Factoring in Furniture
Another factor to consider is whether you want to hang your wall art over a large sofa or sideboard. If you’re hanging your artwork on a blank wall, you don’t have to worry about the position in relation to the surrounding furniture. However, if your goal is to fill the space above a couch or credenza you already own, the measurements have to be slightly adjusted. The bottom of your wall art should be 6”-8” above the top of the piece of furniture. This will allow enough breathing room without your artwork appearing too high on the wall.
Curating a Gallery Wall
The most important step to creating a professional gallery wall is to make a visual plan. You can even go so far as to cut out pieces of paper that mimic the size of your prints. Each frame or canvas edge should be 2-3 inches apart. Once again, you can use the eye-level rule to determine the center of your photo cluster.
Need help hanging a multi-panel, single image canvas? We’ve got you covered! Check out our article all about how to hang multi-panel canvas prints. Here’s a sneak peek to get you started:
* Width: For all layouts, we recommend leaving 1" space between each panel when hung, for the best airy but tied-together look! If the gap is too big or too small, you will lose the effect of the split canvas.

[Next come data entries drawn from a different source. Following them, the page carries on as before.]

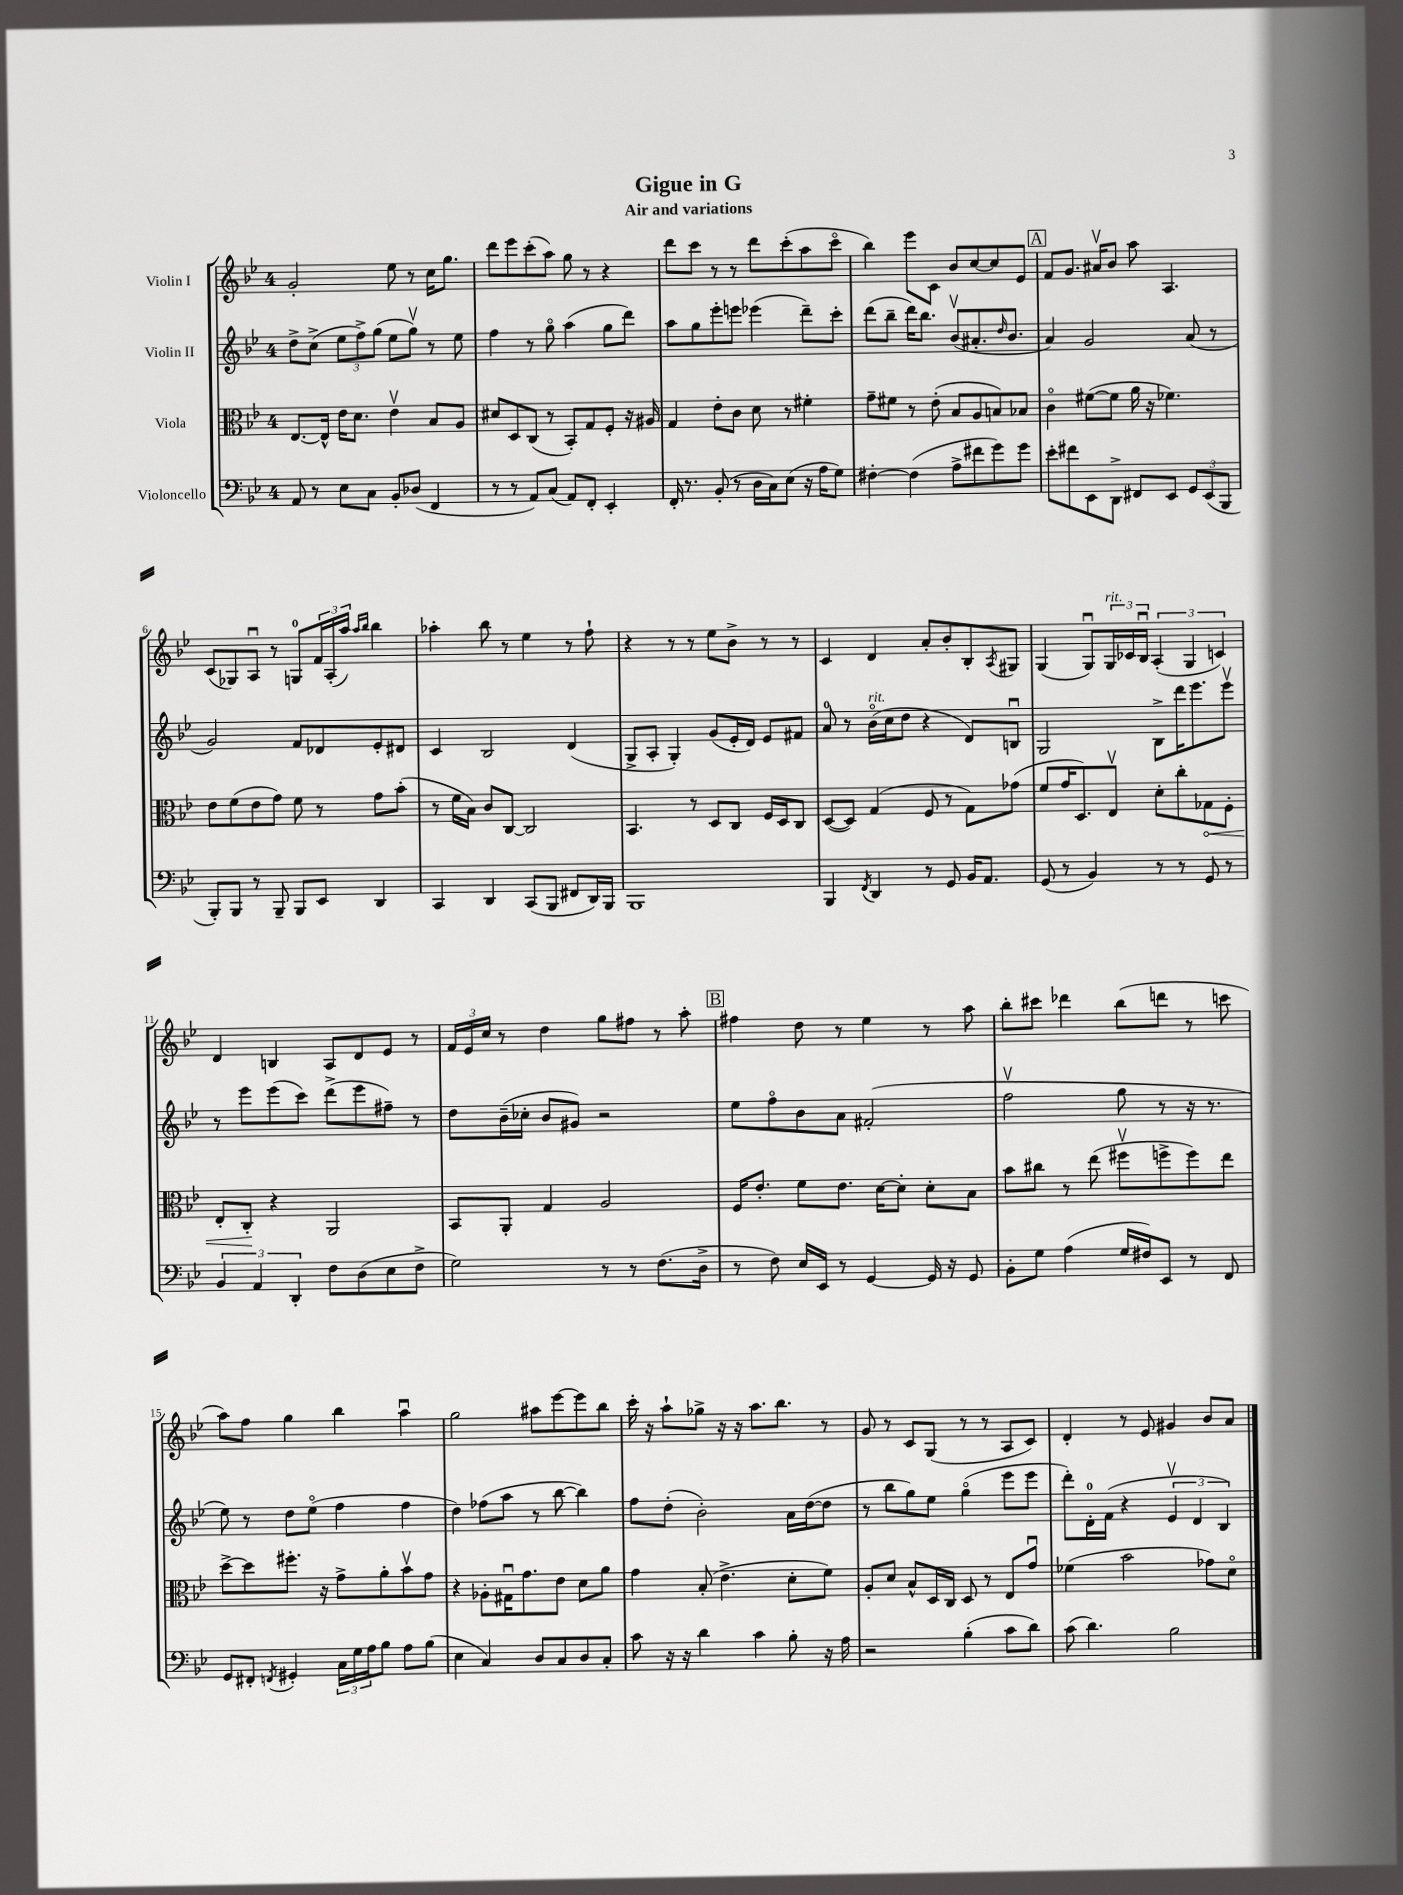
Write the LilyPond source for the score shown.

\header { title = "Gigue in G" subtitle = "Air and variations" }
<<
\new StaffGroup <<
\new Staff = "s0" \with { instrumentName = "Violin I" } {
    \clef treble \key bes \major \once \override Staff.TimeSignature.style = #'single-digit \time 4/4
    g'2-. ees''8 r8 c''16 g''8. |
    d'''8 ees'''8 c'''8-.( a''8) g''8 r8 r4 |
    d'''8 c'''8 r8 r8 d'''8 c'''8-.( a''8 c'''8\flageolet |
    bes''4) ees'''8 c'8 bes'8 c''8~ c''8 ees'8 |
    \mark \markup { \box "A" } f'8 g'8. ais'16\upbow bes'8 a''8 a4. |
    c'8( ges8) a8\downbow r8 g8-0 \tuplet 3/2 { f'16 a16-.( a''16) } \grace { a''16 bes''16 } bes''4 |
    aes''4-. bes''8 r8 ees''4 r8 f''8-! |
    r4 r8 r8 ees''8 bes'8-> r8 r8 |
    c'4 d'4 a'8-. bes'8-. bes8-. \acciaccatura { a8 } gis8 |
    g4( g8\downbow) \tuplet 3/2 { g16^\markup { \italic "rit." } ces'16 bes16\downbow } \tuplet 3/2 { a4-.( g4 c'4) } |
    d'4 b4 a8 d'8 ees'8 r8 |
    \tuplet 3/2 { f'16 ees'16 c''16 } r8 d''4 g''8 fis''8 r8 a''8-. |
    \mark \markup { \box "B" } fis''4 d''8 r8 ees''4 r8 a''8 |
    bes''8-. cis'''8 des'''4 bes''8( d'''8 r8 c'''8 |
    a''8) f''8 g''4 bes''4 a''4\downbow |
    g''2 ais''8 ees'''8~ ees'''8 bes''8 |
    c'''16-. r16 a''8-! ges''8-> r16 r16 a''8. bes''8. r8 |
    g'8 r8 c'8 g8( r8 r8 a8 c'8) |
    d'4-. r8 ees'8 gis'4 bes'8 a'8 \bar "|." |
}
\new Staff = "s1" \with { instrumentName = "Violin II" } {
    \clef treble \key bes \major \once \override Staff.TimeSignature.style = #'single-digit \time 4/4
    d''8-> c''8->( \tuplet 3/2 { ees''8 f''8->) g''8( } ees''8 g''8\upbow) r8 ees''8 |
    f''4 r8 g''8\flageolet a''4( g''8 d'''8) |
    a''8 g''8 ees'''8-. e'''8 ees'''4( d'''8--) c'''8-. |
    d'''8( bes''8-- d'''16) bes''8. bes'8\upbow( ais'8.-. \grace { d''16 } bes'8. |
    \mark \markup { \box "A" } a'4) g'2 a'8( r8 |
    g'2) f'8 des'8 ees'8-. dis'8 |
    c'4 bes2 d'4( |
    g8-> a8-. g4-.) g'8( ees'16-. d'16) ees'8 fis'8 |
    a'8-0 r8 bes'16\flageolet^\markup { \italic "rit." }( c''16 d''8 r4 d'8) b8\downbow |
    g2 bes8-> d'''16 ees'''8. ees'''8\upbow |
    r8 ees'''8 ees'''8( c'''8) d'''8->( ees'''8 fis''8--) r8 |
    d''8 bes'16--( ces''16-. bes'8 gis'8) r2 |
    \mark \markup { \box "B" } ees''8 f''8\flageolet bes'8 a'8 fis'2-.( |
    f''2\upbow g''8 r8 r16 r8. |
    ees''8) r8 d''8 ees''8\flageolet( f''4 f''4 |
    d''4) fes''8( a''8 r8 bes''8~ bes''4) |
    f''8 d''8-.( bes'2-.) a'16 d''16~( d''8 |
    r8 bes''8 g''8) ees''8 g''4\flageolet( ees'''8 ees'''8 |
    d'''8-.) d'16-0-. f'16( r4 \tuplet 3/2 { ees'4\upbow d'4 bes4) } \bar "|." |
}
\new Staff = "s2" \with { instrumentName = "Viola" } {
    \clef alto \key bes \major \once \override Staff.TimeSignature.style = #'single-digit \time 4/4
    ees8.~ ees16-^ ees'16 d'8. ees'4\upbow bes8 a8 |
    dis'8 d8 c8( r8 bes,8-.) g8 f8-. r16 ais16 |
    g4 ees'8-. c'8 d'8 r8 fis'4-. |
    g'8-- fis'8 r8 ees'8-.( bes8 a8 b8) bes8 |
    \mark \markup { \box "A" } c'4\flageolet fis'8~( fis'8 a'16 r16 fes'4.) |
    ees'8 f'8( ees'8 g'8) f'8 r8 g'8 bes'8-.( |
    r8 f'16 bes16) c'8 c8~ c2 |
    bes,4. r8 d8 c8 f16 d16 c8 |
    d8~( d8) g4( f8 r8 g8) ges'8( |
    f'8 g'16 d8.) ees8\upbow d'8-. c''8-. \once \override Hairpin.circled-tip = ##t ges8\< f8-. |
    ees8-. c8-.\! r4 a,2 |
    bes,8 a,8-. g4 a2 |
    \mark \markup { \box "B" } f16 ees'8.-. f'8 ees'8. d'16~ d'8-. d'8-. bes8 |
    bes'8 cis''8 r8 ees''8( fis''8\upbow f''8-> f''8) ees''8 |
    d''8~-> d''8 fis''8.-. r16 g'8-> a'8-. bes'8\upbow g'8 |
    r4 aes8-. gis16\downbow g'8. ees'8 d'8 a'8 |
    g'4 bes8-.( ees'4.-> d'8-. f'8) |
    a8-. d'8 bes8-^ d16 c16 d8 r8 ees8 g'8\downbow |
    fes'4( bes'2 ges'8) d'8\flageolet \bar "|." |
}
\new Staff = "s3" \with { instrumentName = "Violoncello" } {
    \clef bass \key bes \major \once \override Staff.TimeSignature.style = #'single-digit \time 4/4
    a,8 r8 ees8 c8 bes,8-. des8( f,4 |
    r8 r8 a,8) c8( a,8) f,8-. ees,4-. |
    f,16-. r8. bes,8-.( r8 d16 c16) ees8( r16 a16 g8) |
    fis4~-. fis4( a8-> fis'8 g'8) g'8 |
    \mark \markup { \box "A" } ees'8-. fis'8 ees,8 d,8-> fis,8 ees,8 \tuplet 3/2 { g,8 ees,8( bes,,8 } |
    bes,,8-.) bes,,8 r8 bes,,8-- bes,,8 ees,8 d,4 |
    c,4 d,4 c,8( bes,,8 fis,8 d,16) bes,,16 |
    bes,,1 |
    bes,,4 \acciaccatura { f,8 } d,4 r8 g,8 bes,16 a,8. |
    g,8( r8 bes,4) r8 r8 g,8 r8 |
    \tuplet 3/2 { bes,4 a,4 d,4-. } f8 d8( ees8 f8-> |
    g2) r8 r8 f8.( d16-> |
    \mark \markup { \box "B" } r8 f8) ees16 ees,16 r8 g,4~ g,16 r16 g,8 |
    bes,8-. g8 a4( g16 fis16) ees,8 r8 f,8 |
    g,8 fis,8-. \acciaccatura { f,8 } gis,4-. \tuplet 3/2 { c16 g16 a16 } bes8 a8 bes8( |
    ees4 c4) d8 c8 d8 c8-. |
    c'8 r16 r16 d'4 c'4 bes8-. r16 a16 |
    r2 bes4-.( c'8 d'8) |
    c'8( d'4.) bes2 \bar "|." |
}
>>
>>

* Height: The height of the rest of the panels depends on the layout you selected. Some layouts are symmetrical, and some layouts resemble a wave and feature different heights. In general, be consistent! For example, if you hang the left panel 3" lower than the middle panel, be sure to hang the right panel using the same measurements. Always use your ruler and pencil to measure the right height!
Frequently Asked Questions
Let’s summarize our guide to hanging wall art with a few frequently asked questions:
Q: How high should pictures be hung?
A: If you’re hanging multiple pictures on the same wall, place the central photograph at eye-level and build around the main image. If the lowest image is at eye-level, your photo set will appear too high. The highest photo should have enough breathing room in between the top of the frame and the ceiling, even if your photos are stacked vertically.
Q: How high should you hang art?
A: Fine art is usually hung at eye-level to mimic the look of an art gallery. While eye-level is not an exact measurement, you can estimate that the center of your print should be about 57-65 inches above the ground. Your goal is to make the print blend into your space so that the eye naturally meets the center of the image without pulling focus from the rest of your décor.
Q: How high should you hang a picture?
A: A single picture should follow the same rules as fine art, unless you want to create a more avant-garde effect. For example, if you have a tall piece of furniture such as a vertical dresser or a standing desk, the rule can be bent to allow for enough room between the top of the furniture and the bottom of the painting. Otherwise, the eye-level rule applies for both fine art and printed pictures.